**Exercise set**
A: Rewrite the Easter Vigil homily starting at "This is the" and ending at "1 Pet 2:9).", changing "deacon" to "priest".
B: Write the next part of the Easter Vigil homily, picking up after its final sentence.

**Extracted text**

==========

LIGHT SHINES IN THE RISEN CHRIST
Pope John Paul II
Easter Vigil Homily 6 April 1996

1. Lumen Christi!

"The light shines in the darkness, and the darkness has not overcome it" (Jn 1:5). This is what the Prologue of John's Gospel proclaims, effectively summarizing the drama of the rejection of Christ from the moment of his coming into the World. But on this night, the night of Easter—according to the Scriptures and beyond any human expectation—the opposite takes place: the light overcomes the darkness.

This is the first symbolic act of the solemn Easter vigil: the deacon carries the candle, symbol of Christ the light of the world, into the Basilica immersed in darkness. From the "new fire" of this candle the flames of other candles are lit, and from these, little by little, the candles of all the faithful, until the church is filled with light.

Then the deacon sings the Easter Proclamation, which is the hymn to Christ our Light. During the night, praise is sung to the Redeemer, who from the darkness has led us into God's marvellous light (cf. 1 Pet 2:9).

2. "O felix culpa, quae talem ac tantum meruit habere Redemptorem! O happy fault, which gained for us so great a Redeemer!" (Easter Proclamation).

So great are our joy and wonder at the salvation which we have been given that the fault itself seems worthy of being blessed!

After all, what is the darkness, if not the symbol of sin and death?
And what is the light, if not the symbol of the life which conquers death?
The night of Easter, this "blessed night" (beata nox), is the witness of this victory.

"The three Marys went, carrying costly ointments to anoint Christ's body and to give him praise and glory. On the way they said to one another: The stone there is so large who will remove it for us?" (from an ancient Polish Easter song).

The women, the first to reach the tomb, saw that the stone of the tomb had been rolled away. And an angel appeared to them: "Do not be afraid; for I know that you seek Jesus who was crucified. He is not here; for he has risen" (Mt 28:5-6).

At Easter, symbols give way to reality: "The light shines in the darkness and the darkness has not overcome it" (Jn 1:5): Life himself was killed, nailed to a Cross. But "in him was life and the life was the light of men" (Jn 1:4). And now in the Risen Christ that light finally shines. Lumen Christi. It was necessary that there should be "darkness over all the land" (Mt 27:45), so that the Light could shine in all its splendour. Life had to die, so that he could give life to all things.

==========

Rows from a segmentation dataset
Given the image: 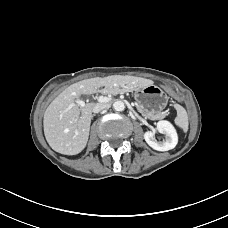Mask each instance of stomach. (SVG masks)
Returning a JSON list of instances; mask_svg holds the SVG:
<instances>
[{
    "mask_svg": "<svg viewBox=\"0 0 228 228\" xmlns=\"http://www.w3.org/2000/svg\"><path fill=\"white\" fill-rule=\"evenodd\" d=\"M136 104L145 110V113H157L163 110L168 102L164 91L155 85L142 87L135 92Z\"/></svg>",
    "mask_w": 228,
    "mask_h": 228,
    "instance_id": "stomach-1",
    "label": "stomach"
}]
</instances>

==========

**Per-task answers**
A:
This is the first symbolic act of the solemn Easter vigil: the priest carries the candle, symbol of Christ the light of the world, into the Basilica immersed in darkness. From the "new fire" of this candle the flames of other candles are lit, and from these, little by little, the candles of all the faithful, until the church is filled with light.

Then the priest sings the Easter Proclamation, which is the hymn to Christ our Light. During the night, praise is sung to the Redeemer, who from the darkness has led us into God's marvellous light (cf. 1 Pet 2:9).

B:
3. During the Easter Vigil, the Church addresses the catechumens preparing to receive Baptism. She speaks to them using the words of the Apostle Paul: "Do you not know that all of us who have been baptized into Christ Jesus were baptized into his death? We were buried therefore with him by baptism into death, so that as Christ was raised from the dead by the glory of the Father, we too might walk in newness of life.... If we have died with Christ, we believe that we shall also live with him.... So you also must consider yourselves dead to sin and alive to God in Christ Jesus" (Rom 6:3-4,8,11).

These words resound in a particular way for you, dear brothers and sisters, who in a little while will be baptized and signed with the holy Chrism. For the first time you will approach the Eucharistic Table. My greeting goes to you with special affection!

In welcoming you, I wish to greet also the local Churches and the countries from which you come: South Korea France, Japan, Italy, the People's Republic of China, the United States of America and Viet Nam.

The light of Christ is for all peoples, and you, in this celebration, represent in a certain way the response of the nations of the whole world to the new evangelization.

In the fact that of the 10 of you seven come from Asia we can see a sign of Christ's and the Church's great desire to meet the peoples and cultures of that immense continent, so rich in history and noble traditions.

Let no one be afraid of the light of Christ! His Gospel is the light which does not bring death but which develops and brings to full maturity whatever is true, good and beautiful in every human culture. The Gospel of Christ is meant for man, for the life, peace and freedom of every individual and of all people. May you yourselves, dear catechumens, be witnesses of this, enlivened by the Holy Spirit who in a little while will be poured abundantly into your hearts.

4. Baptism means "immersion". being baptized means being "immersed" in the mystery of God's love which gushes forth from the pierced heart of the Crucified One.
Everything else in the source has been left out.